Faymanns Rede von 100 Genossen boykottiert

Faymanns Rede von 100 Genossen boykottiert
Rote Parteijugend protestiert im Vorfeld, 100 Genossen verließen den Saal.

Unter dem Motto "Bewegen wir Wien: Mutig. Menschlich. Miteinander" hat am Samstag der 71. Landesparteitag der Wiener SPÖ begonnen. Wie sehr die Roten tatsächlich an einem Strang ziehen, wird sich vor allem an der erwartbaren Debatte rund um den Flüchtlingskurs der Partei zeigen. Die Parteijugend protestierte jedenfalls bereits vor Beginn des Treffens.

Rund 30 Vertreter u.a. der Sozialistischen Jugend (SJ) hatten sich vor dem Eingang zur Halle D der Messe, wo der Parteitag stattfindet, postiert und via Taferl durchaus scharfe Botschaften an Kanzler und SPÖ-Chef Werner Faymann adressiert. "Faymann du Orban", "Werner, rechts der FPÖ ist Überholverbot" oder "Notverordnungen waren 1933 schon out" war auf den Taferln zu lesen.

"Menschlich sein! Gegen Verschärfungen des Asylgesetzes" oder "Mutig sein! Gegen Regieren per Notverordnung" war außerdem auf einem Transparent zu lesen. Im Saal selbst wurde Delegierten außerdem ein gelber Sticker mit der Aufschrift "#TEAM HALTUNG" verteilt.

100 Genossen verließen bei Faymanns Rede den Saal

Gut 100 Genossen - großteils mit dem Sticker "#TEAM HALTUNG" ausgestattet - verließen zu Beginn der Rede von Werner Faymann den Saal bzw. stellten sich in die Nähe des Ausgangs.

Faymann ließ sich von der Aktion, die laut APA-Informationen von Jugendorganisationen und Teilen der Bezirksorganisationen initiiert wurde, nicht beirren und unterbrach seine Rede nicht. Tatsächlich blieb die überwiegende Mehrheit der knapp 1.000 Delegierten im Saal sitzen. Bei der Klubtagung der Wiener SPÖ im März, wo Faymann von einer Handvoll Jugendvertretern mit Pfeiferln und Taferln gestört worden war, hatte der Kanzler noch äußerst emotional reagiert.

Faymanns Rede von 100 Genossen boykottiert
ABD0034_20160416 - WIEN - ÖSTERREICH: BK Werner Faymann, im Rahmen des Landesparteitages der Wiener SPÖ "Bewegen wir Wien. Mutig. Menschlich. Miteinander" am Samstag, 16. April 2016 in Wien. - FOTO: APA/HERBERT P. OCZERET

Freilich ging er in seinem gut zehnminütigen Referat - neben Lob für den roten Präsidentschaftskandidat Rudolf Hundstorfer - auch auf das innenpolitische Thema Nummer eins ein: "Wir haben in der Frage der Flüchtlinge im Vorjahr gezeigt, dass wir ein Land sind, dass zuerst einmal die Ärmel aufkrempelt und hilft", betonte er. Gerade Wien stehe "vorbildlich" zu dieser Verpflichtung, "weil es zu unserer Tradition und unserer Auffassung gehört".

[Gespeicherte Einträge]

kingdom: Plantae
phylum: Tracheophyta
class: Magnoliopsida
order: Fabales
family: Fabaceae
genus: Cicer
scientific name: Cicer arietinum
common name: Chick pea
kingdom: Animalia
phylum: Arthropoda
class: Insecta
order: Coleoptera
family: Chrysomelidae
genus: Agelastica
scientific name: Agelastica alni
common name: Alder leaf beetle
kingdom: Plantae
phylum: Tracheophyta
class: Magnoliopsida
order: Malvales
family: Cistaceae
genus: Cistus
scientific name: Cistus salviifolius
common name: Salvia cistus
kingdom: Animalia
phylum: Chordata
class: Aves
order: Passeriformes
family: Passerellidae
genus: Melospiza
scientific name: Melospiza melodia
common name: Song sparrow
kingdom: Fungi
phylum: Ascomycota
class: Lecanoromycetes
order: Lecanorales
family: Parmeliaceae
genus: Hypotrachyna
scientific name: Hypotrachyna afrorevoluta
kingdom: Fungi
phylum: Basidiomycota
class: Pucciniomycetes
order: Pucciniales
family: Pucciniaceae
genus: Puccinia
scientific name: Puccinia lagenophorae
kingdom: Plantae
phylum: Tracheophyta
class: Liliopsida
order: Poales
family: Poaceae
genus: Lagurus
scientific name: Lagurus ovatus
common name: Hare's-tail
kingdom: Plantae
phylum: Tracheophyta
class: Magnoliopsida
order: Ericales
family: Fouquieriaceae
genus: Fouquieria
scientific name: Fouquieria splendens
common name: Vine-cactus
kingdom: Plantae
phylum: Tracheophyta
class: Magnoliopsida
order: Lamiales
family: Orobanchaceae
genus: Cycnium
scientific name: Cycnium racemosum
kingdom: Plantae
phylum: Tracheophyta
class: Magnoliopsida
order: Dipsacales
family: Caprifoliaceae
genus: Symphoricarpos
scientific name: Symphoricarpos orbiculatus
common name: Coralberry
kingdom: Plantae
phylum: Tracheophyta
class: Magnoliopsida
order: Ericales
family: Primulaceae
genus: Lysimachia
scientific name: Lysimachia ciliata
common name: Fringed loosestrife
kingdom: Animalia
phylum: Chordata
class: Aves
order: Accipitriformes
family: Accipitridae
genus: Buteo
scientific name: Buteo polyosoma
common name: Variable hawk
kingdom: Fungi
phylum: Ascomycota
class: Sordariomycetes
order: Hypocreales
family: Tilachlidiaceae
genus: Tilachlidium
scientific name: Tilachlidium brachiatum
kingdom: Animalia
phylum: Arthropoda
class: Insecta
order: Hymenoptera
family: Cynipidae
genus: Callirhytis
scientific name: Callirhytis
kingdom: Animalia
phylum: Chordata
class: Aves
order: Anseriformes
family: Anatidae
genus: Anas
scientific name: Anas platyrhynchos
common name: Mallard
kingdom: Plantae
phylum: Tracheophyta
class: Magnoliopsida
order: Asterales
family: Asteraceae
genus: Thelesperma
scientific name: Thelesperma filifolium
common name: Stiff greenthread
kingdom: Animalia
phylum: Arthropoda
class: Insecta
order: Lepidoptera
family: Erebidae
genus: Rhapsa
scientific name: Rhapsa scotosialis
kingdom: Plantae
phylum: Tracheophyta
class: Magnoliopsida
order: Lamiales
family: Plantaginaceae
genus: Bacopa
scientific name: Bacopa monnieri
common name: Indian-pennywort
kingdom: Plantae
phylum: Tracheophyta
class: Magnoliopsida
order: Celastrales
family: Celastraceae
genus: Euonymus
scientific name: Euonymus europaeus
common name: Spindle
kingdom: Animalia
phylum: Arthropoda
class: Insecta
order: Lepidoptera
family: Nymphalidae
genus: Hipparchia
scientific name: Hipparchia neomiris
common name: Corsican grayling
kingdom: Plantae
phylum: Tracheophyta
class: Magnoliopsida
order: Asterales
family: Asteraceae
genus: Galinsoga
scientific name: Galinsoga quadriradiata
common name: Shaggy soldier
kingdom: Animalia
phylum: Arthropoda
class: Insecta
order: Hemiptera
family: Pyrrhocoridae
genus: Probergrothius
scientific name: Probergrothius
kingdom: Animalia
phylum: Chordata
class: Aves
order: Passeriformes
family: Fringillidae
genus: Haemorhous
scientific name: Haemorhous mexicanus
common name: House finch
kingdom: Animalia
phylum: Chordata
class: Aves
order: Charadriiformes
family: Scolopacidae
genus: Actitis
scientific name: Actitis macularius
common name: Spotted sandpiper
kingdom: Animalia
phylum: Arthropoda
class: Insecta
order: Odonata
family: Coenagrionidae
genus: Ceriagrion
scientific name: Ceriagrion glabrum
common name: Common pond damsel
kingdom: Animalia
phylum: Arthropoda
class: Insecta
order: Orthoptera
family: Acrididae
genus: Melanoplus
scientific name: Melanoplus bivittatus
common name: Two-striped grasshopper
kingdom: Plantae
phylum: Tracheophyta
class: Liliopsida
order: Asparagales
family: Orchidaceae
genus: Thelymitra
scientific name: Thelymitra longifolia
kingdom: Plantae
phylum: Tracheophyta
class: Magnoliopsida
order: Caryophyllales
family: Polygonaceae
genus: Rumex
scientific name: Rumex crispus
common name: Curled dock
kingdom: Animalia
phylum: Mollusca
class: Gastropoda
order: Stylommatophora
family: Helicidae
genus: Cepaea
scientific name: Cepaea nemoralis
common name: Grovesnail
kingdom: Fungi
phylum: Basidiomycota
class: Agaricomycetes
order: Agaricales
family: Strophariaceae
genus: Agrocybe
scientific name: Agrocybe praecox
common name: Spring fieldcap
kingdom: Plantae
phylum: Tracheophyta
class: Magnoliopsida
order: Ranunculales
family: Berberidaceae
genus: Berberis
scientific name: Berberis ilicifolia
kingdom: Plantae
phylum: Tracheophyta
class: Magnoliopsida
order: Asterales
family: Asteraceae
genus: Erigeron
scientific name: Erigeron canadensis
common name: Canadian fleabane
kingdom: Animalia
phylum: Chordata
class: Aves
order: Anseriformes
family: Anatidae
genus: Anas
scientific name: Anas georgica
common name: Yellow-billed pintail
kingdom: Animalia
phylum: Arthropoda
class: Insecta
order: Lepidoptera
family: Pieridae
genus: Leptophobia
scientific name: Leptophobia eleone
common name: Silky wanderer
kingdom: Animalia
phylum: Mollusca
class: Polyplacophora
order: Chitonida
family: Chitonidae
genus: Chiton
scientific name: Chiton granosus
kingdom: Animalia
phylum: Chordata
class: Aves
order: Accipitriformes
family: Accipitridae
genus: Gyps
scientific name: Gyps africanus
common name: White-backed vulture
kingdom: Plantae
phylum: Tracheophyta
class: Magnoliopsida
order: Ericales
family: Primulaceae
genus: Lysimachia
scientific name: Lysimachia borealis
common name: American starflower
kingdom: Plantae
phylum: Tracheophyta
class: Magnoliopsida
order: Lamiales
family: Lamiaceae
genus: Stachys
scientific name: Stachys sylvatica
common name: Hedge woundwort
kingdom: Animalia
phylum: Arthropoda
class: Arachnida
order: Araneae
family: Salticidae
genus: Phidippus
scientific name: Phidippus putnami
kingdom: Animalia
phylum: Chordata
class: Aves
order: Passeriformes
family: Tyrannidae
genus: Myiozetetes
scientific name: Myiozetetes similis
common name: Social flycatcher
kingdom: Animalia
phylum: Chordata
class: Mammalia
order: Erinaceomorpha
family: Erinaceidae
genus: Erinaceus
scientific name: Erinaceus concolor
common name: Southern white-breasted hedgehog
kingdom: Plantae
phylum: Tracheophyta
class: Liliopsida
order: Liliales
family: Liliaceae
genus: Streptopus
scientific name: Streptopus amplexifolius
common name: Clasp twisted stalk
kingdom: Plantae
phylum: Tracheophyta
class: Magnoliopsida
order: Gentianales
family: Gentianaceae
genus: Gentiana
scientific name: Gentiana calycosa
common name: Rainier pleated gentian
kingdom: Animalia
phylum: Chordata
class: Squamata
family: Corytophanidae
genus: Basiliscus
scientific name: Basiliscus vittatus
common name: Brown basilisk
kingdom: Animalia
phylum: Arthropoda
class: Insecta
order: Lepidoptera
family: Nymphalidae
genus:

**Aufgabenliste:**
a – Tausche in den Zeilen zwischen der Zeile mit "class: Lecanoromycetes" und der Zeile mit "scientific name: Thelesperma filifolium", beide eingeschlossen, "order" gegen "Ordnung" aus. Gib nur diese Zeilen wieder und lass alles andere unverändert.
b – Schreib den Artikel über den Wiener SPÖ-Parteitag bitte im Anschluss an seinen letzten Satz weiter.
Die Zeilen haben mit dem Artikel über den Wiener SPÖ-Parteitag nichts zu tun.

**Lösungen:**
a –
class: Lecanoromycetes
Ordnung: Lecanorales
family: Parmeliaceae
genus: Hypotrachyna
scientific name: Hypotrachyna afrorevoluta
kingdom: Fungi
phylum: Basidiomycota
class: Pucciniomycetes
Ordnung: Pucciniales
family: Pucciniaceae
genus: Puccinia
scientific name: Puccinia lagenophorae
kingdom: Plantae
phylum: Tracheophyta
class: Liliopsida
Ordnung: Poales
family: Poaceae
genus: Lagurus
scientific name: Lagurus ovatus
common name: Hare's-tail
kingdom: Plantae
phylum: Tracheophyta
class: Magnoliopsida
Ordnung: Ericales
family: Fouquieriaceae
genus: Fouquieria
scientific name: Fouquieria splendens
common name: Vine-cactus
kingdom: Plantae
phylum: Tracheophyta
class: Magnoliopsida
Ordnung: Lamiales
family: Orobanchaceae
genus: Cycnium
scientific name: Cycnium racemosum
kingdom: Plantae
phylum: Tracheophyta
class: Magnoliopsida
Ordnung: Dipsacales
family: Caprifoliaceae
genus: Symphoricarpos
scientific name: Symphoricarpos orbiculatus
common name: Coralberry
kingdom: Plantae
phylum: Tracheophyta
class: Magnoliopsida
Ordnung: Ericales
family: Primulaceae
genus: Lysimachia
scientific name: Lysimachia ciliata
common name: Fringed loosestrife
kingdom: Animalia
phylum: Chordata
class: Aves
Ordnung: Accipitriformes
family: Accipitridae
genus: Buteo
scientific name: Buteo polyosoma
common name: Variable hawk
kingdom: Fungi
phylum: Ascomycota
class: Sordariomycetes
Ordnung: Hypocreales
family: Tilachlidiaceae
genus: Tilachlidium
scientific name: Tilachlidium brachiatum
kingdom: Animalia
phylum: Arthropoda
class: Insecta
Ordnung: Hymenoptera
family: Cynipidae
genus: Callirhytis
scientific name: Callirhytis
kingdom: Animalia
phylum: Chordata
class: Aves
Ordnung: Anseriformes
family: Anatidae
genus: Anas
scientific name: Anas platyrhynchos
common name: Mallard
kingdom: Plantae
phylum: Tracheophyta
class: Magnoliopsida
Ordnung: Asterales
family: Asteraceae
genus: Thelesperma
scientific name: Thelesperma filifolium

b –
Faymann verteidigt seinen Kurs

Faymann verteidigte allerdings auch einmal mehr den verschärften Flüchtlingskurs der Regierung: "Wir lassen uns nicht auseinanderdividieren, wenn wir als Sozialdemokraten sagen, wir können nicht alle Menschen aufnehmen in Österreich", betonte Faymann demonstrativ Einigkeit. "Wir brauchen dazu europäische Lösungen, Richtwerte, die aufmerksam machen darauf, dass wir nicht alleine in der Lage sind, alle Flüchtlinge aufzunehmen."

"Wenn in unserer Partei hart diskutiert wird, dann entspricht das der Tradition unserer Sozialdemokratie", kommentierte Faymann die innerparteilichen Debatten zum Flüchtlingskurs. "Andere Parteien haben Parteitage, da ist alles bestens und einstimmig, aber sie haben schon den vierten Obmann, seit ich Bundeskanzler bin", stichelte er gegen den Koalitionspartner ÖVP. "Ich weiß, dass unsere Diskussionen lauter, härter, aber auch ehrlicher verlaufen, bis wir zu einer gemeinsamen Lösung kommen."

Häupl steht zur Notstandsverordnung

Bürgermeister und Landesparteichef Michael Häupl hat mit seiner Rede die Genossen auf einen gemeinsamen Kurs bei der Flüchtlingspolitik eingeschworen. Man müsse Menschen in Not helfen, an dieser Haltung habe sich in der SPÖ nichts geändert, so Häupl. Zur Notstandsverordnung stehe er aber, bekräftigte er in seiner 50-minütigen Rede am Vormittag.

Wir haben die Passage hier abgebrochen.